== What the exercise asks ==
Every line of the records below that holds the word "worn" should be copied out.

== Source data ==
=== Section Start ===

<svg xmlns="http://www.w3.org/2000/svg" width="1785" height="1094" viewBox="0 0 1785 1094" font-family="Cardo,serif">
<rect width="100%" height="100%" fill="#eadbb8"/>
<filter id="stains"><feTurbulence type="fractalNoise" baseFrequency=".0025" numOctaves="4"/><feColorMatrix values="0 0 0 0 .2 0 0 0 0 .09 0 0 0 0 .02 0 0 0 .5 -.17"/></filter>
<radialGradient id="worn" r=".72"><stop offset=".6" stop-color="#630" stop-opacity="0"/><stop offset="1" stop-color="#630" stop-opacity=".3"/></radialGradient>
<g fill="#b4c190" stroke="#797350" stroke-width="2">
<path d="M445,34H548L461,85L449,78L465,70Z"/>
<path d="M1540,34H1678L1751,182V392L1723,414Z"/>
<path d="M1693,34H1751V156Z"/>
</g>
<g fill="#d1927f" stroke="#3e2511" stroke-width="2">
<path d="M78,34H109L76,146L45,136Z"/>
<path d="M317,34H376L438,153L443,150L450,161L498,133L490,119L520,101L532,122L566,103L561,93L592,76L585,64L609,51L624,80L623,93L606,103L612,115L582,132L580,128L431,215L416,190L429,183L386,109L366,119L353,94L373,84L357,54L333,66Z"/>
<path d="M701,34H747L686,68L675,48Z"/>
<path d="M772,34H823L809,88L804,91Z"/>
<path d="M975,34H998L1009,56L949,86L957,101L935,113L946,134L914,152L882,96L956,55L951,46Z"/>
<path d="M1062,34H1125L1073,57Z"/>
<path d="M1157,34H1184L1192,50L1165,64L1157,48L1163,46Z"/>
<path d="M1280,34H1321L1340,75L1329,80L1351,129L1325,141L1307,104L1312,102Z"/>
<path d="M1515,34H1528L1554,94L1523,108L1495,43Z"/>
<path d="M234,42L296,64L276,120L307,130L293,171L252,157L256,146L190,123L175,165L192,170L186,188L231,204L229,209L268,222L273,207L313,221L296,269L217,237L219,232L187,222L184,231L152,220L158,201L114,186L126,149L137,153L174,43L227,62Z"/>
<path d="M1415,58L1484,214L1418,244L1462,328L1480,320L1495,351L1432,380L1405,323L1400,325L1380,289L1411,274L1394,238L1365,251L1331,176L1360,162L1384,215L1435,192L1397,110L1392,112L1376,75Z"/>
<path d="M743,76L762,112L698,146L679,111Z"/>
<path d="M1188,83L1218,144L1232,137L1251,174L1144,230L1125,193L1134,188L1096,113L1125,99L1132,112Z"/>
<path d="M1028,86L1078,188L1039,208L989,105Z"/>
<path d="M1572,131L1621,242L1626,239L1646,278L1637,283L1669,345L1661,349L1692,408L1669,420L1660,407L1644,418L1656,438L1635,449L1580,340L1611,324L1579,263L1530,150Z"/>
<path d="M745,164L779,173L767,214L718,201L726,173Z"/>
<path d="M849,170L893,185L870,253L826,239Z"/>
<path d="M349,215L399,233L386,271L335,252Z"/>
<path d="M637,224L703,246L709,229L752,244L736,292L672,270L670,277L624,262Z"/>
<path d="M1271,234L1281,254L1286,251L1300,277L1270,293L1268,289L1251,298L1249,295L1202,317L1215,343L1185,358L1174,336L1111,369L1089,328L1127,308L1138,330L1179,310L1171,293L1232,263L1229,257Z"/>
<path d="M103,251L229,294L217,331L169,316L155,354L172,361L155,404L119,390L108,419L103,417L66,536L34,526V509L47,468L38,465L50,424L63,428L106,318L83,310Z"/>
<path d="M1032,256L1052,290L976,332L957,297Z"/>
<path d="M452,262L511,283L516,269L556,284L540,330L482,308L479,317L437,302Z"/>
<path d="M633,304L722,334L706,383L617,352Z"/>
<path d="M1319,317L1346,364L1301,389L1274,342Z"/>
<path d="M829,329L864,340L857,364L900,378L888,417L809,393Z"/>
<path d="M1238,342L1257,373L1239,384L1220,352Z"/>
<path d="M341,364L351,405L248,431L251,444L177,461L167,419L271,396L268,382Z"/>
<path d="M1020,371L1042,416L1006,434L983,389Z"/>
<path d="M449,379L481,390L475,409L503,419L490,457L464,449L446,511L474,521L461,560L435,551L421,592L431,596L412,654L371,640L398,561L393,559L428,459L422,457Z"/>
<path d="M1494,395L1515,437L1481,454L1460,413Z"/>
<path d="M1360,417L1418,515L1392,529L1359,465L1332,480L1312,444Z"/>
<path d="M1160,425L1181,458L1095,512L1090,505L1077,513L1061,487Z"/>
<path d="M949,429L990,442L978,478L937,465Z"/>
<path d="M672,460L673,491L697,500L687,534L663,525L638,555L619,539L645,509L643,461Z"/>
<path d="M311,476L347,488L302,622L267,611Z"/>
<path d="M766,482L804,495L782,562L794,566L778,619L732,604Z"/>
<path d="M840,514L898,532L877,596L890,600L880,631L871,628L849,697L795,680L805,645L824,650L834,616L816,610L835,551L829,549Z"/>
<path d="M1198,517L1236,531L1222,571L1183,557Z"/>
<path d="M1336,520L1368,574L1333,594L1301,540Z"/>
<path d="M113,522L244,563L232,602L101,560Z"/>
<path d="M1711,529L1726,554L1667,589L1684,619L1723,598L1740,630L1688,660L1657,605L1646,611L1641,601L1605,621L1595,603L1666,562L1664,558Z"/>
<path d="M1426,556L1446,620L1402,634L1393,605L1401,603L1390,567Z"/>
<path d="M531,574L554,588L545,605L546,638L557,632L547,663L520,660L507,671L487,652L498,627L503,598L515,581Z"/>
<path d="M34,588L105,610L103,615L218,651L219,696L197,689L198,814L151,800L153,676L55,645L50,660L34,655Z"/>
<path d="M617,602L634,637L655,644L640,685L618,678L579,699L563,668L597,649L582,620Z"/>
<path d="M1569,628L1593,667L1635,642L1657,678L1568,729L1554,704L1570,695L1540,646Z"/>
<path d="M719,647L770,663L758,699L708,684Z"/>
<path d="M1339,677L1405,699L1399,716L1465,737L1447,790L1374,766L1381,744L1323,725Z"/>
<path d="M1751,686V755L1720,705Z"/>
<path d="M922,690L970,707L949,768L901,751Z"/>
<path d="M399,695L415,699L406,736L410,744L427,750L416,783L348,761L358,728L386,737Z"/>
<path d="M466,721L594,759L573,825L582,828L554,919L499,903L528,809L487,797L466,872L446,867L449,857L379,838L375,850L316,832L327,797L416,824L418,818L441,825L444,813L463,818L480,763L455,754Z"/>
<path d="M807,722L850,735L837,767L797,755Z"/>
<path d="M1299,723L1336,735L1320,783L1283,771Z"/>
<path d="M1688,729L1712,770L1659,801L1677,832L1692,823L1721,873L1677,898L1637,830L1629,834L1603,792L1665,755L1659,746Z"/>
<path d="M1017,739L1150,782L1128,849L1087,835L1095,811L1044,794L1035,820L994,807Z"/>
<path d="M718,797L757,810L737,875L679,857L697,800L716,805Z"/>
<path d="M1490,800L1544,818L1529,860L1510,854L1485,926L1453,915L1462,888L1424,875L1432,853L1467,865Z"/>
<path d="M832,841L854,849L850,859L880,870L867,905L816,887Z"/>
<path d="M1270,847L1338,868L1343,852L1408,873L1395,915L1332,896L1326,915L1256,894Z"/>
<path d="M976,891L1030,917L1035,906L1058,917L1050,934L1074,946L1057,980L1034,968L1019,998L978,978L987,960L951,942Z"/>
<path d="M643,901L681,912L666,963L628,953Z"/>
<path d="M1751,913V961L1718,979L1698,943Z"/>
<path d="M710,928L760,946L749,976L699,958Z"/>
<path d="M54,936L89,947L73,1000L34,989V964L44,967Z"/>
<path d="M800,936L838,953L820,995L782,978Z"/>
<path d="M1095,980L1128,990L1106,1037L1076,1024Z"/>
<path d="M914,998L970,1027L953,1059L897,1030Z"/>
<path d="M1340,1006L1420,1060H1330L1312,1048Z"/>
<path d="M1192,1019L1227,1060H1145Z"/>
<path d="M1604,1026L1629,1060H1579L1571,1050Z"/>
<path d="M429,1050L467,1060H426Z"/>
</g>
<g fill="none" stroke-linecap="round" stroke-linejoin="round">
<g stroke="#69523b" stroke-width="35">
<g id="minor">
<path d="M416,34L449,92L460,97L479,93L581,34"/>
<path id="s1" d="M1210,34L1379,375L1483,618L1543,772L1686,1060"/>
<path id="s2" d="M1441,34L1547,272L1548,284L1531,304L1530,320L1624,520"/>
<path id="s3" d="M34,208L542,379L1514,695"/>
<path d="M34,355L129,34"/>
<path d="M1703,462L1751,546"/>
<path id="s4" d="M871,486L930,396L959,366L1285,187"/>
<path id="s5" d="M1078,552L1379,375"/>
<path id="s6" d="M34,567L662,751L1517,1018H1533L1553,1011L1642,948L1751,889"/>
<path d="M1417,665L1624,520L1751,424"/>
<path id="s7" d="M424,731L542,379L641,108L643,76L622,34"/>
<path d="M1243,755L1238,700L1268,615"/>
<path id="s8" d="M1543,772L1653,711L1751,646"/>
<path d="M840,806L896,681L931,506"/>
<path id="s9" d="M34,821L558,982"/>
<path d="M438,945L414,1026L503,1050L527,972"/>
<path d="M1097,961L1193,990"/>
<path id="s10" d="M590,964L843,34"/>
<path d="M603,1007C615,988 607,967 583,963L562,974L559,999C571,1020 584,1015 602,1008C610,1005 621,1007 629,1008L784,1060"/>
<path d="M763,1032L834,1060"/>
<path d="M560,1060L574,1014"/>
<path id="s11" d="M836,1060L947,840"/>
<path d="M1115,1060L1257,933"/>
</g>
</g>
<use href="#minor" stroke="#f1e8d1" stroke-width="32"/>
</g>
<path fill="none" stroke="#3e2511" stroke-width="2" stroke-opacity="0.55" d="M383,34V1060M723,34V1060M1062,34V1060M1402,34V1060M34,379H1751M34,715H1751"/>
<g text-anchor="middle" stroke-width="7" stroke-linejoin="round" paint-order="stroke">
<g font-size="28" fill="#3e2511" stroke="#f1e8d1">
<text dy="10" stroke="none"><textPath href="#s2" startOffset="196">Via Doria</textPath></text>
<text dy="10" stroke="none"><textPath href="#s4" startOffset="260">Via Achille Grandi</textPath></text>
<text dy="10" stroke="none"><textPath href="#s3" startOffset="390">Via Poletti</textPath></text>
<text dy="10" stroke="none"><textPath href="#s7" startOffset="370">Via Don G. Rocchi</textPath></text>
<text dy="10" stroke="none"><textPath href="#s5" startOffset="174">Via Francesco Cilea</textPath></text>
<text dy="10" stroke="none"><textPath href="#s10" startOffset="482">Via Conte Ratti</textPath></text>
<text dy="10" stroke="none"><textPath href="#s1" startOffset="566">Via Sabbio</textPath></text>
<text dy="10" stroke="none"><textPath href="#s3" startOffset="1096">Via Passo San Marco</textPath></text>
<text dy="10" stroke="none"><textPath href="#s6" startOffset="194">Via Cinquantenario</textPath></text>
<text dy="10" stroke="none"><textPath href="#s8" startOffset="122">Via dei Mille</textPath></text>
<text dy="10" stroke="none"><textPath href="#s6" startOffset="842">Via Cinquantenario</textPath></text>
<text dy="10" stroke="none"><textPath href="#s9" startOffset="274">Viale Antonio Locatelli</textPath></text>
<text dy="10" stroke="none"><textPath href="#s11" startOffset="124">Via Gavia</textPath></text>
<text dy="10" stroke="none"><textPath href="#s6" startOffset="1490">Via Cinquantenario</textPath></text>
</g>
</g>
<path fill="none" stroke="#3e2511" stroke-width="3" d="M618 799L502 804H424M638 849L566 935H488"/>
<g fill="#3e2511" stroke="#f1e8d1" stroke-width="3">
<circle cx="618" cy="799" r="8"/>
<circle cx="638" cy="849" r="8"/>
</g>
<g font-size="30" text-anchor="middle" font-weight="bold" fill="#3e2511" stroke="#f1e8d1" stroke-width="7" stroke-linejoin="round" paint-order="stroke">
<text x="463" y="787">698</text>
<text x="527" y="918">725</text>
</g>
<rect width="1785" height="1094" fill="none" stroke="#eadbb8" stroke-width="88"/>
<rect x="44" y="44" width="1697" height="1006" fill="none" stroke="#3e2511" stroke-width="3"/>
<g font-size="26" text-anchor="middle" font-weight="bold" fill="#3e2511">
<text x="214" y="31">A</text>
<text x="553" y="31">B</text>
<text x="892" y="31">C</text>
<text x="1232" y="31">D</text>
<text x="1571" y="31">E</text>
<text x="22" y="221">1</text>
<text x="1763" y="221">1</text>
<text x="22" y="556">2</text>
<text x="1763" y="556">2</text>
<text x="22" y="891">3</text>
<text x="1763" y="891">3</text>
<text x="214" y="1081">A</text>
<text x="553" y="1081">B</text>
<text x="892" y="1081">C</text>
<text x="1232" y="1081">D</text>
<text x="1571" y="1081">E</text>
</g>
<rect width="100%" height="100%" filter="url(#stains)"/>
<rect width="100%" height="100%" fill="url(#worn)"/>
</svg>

=== Section End ===

== Solution below ==
<radialGradient id="worn" r=".72"><stop offset=".6" stop-color="#630" stop-opacity="0"/><stop offset="1" stop-color="#630" stop-opacity=".3"/></radialGradient>
<rect width="100%" height="100%" fill="url(#worn)"/>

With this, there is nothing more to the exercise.